### Исходный текст
───
Я с дымящей лучиной вхожу
К шестипалой неправде в избу:
– Дай-ка я на тебя погляжу,
Ведь лежать мне в сосновом гробу.
А она мне соленых грибков
Вынимает в горшке из-под нар,
А она из ребячьих пупков
Подает мне горячий отвар.
– Захочу,- говорит,- дам еще…-
Ну, а я не дышу, сам не рад.
Шасть к порогу – куда там – в плечо
Уцепилась и тащит назад.
Вошь да глушь у нее, тишь да мша,-
Полуспаленка, полутюрьма…
– Ничего, хороша, хороша…
Я и сам ведь такой же, кума.
 
   (III, 48)
 
   Изба неправды сродни горе: “горшок”, “горячий отвар”, “гроб”, “порог”. Блоковское признание “Я сам такой, Кармен” звучит здесь горькой иронией близости к шестипалой хозяйке: “Я и сам ведь такой же, кума”. Поэт равен кривотолку книги. Он неразрывно связан с мировой пучиной эпохи.
   Свое исповедальное покаяние Пастернак разворачивает как беседу с книгами, где темой служит “ложь”, а вариациями – “обложки”, “память” и “клевета”. Текст называется “Клеветникам”, с отсылкой к пушкинскому стихотворному тезке. Он стоит первым в разделе “Я их мог позабыть” поэтического сборника “Темы и варьяции”. Ведущие спор голоса раздваиваются – то говорит сам поэт, то стоящие на полках за стеклом книги, выступающие обличителями. “Сестра моя – жизнь” пребывает в мире детства и искусства, она существует в книгах. Книга – жизнь, которая больше самой жизни. Речь идет о праве быть слева. “О левые,- а нас, левейших,- / Румянясь и юнясь?”. Слева – поэты, не забывающие свою связь с детством. Из княжества этой истинной жизни выбывает именно тот, кто забывает о глубинах своей детской начитанности, питавшей душу. Справа остаются поборники быта, вещей, подарков, богатства, наконец. Эти забывчивые и становятся реалистами, настоящими к-лев-етниками. Сейчас только восемь строк из стихотворения “Лето”, вкрадчивый смысл которых уже содержит терминологическую подоплеку забывчивости и ложно понятых громких лозунгов революционной действительности. Текст отсутствует в рукописях “Сестры…” 1919 и 1920 годов, а значит, был написан позже, когда в “летнем” лице революции явственно проступили убийственные черты:
 
Скорей со сна, чем с крыш; скорей
Забывчивый, чем робкий,
Топтался дождик у дверей,
И пахло винной пробкой.
───
### Представленные данные
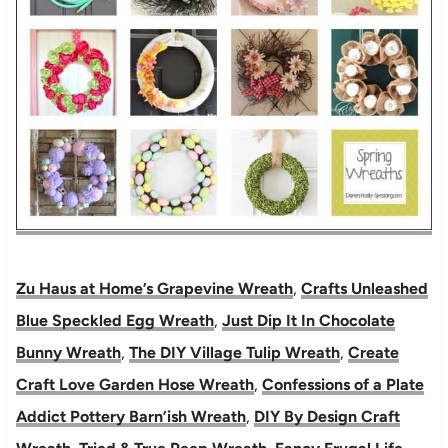
Zu Haus at Home’s Grapevine Wreath
,
Crafts Unleashed
Blue Speckled Egg Wreath
,
Just Dip It In Chocolate
Bunny Wreath
,
The DIY Village Tulip Wreath
,
Create
Craft Love Garden Hose Wreath
,
Confessions of a Plate
Addict Pottery Barn’ish Wreath
,
DIY By Design Craft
───
### Набор заданий
A. Перепишите без изменений фрагмент исходного текста между словами «А она мне соленых» и «сам не рад.», включая оба конца.
B. Оформите все строки записей в виде таблицы Markdown со столбцами «№» и «Строка», пропустив пустые строки. Изображения в ответ не включайте.
Текст и записи являются самостоятельными материалами, не связанными друг с другом.

### Ответы по заданиям
A.
А она мне соленых грибков
Вынимает в горшке из-под нар,
А она из ребячьих пупков
Подает мне горячий отвар.
– Захочу,- говорит,- дам еще…-
Ну, а я не дышу, сам не рад.

B.
| № | Строка |
|---|---|
| 1 | Zu Haus at Home’s Grapevine Wreath |
| 2 | , |
| 3 | Crafts Unleashed |
| 4 | Blue Speckled Egg Wreath |
| 5 | , |
| 6 | Just Dip It In Chocolate |
| 7 | Bunny Wreath |
| 8 | , |
| 9 | The DIY Village Tulip Wreath |
| 10 | , |
| 11 | Create |
| 12 | Craft Love Garden Hose Wreath |
| 13 | , |
| 14 | Confessions of a Plate |
| 15 | Addict Pottery Barn’ish Wreath |
| 16 | , |
| 17 | DIY By Design Craft |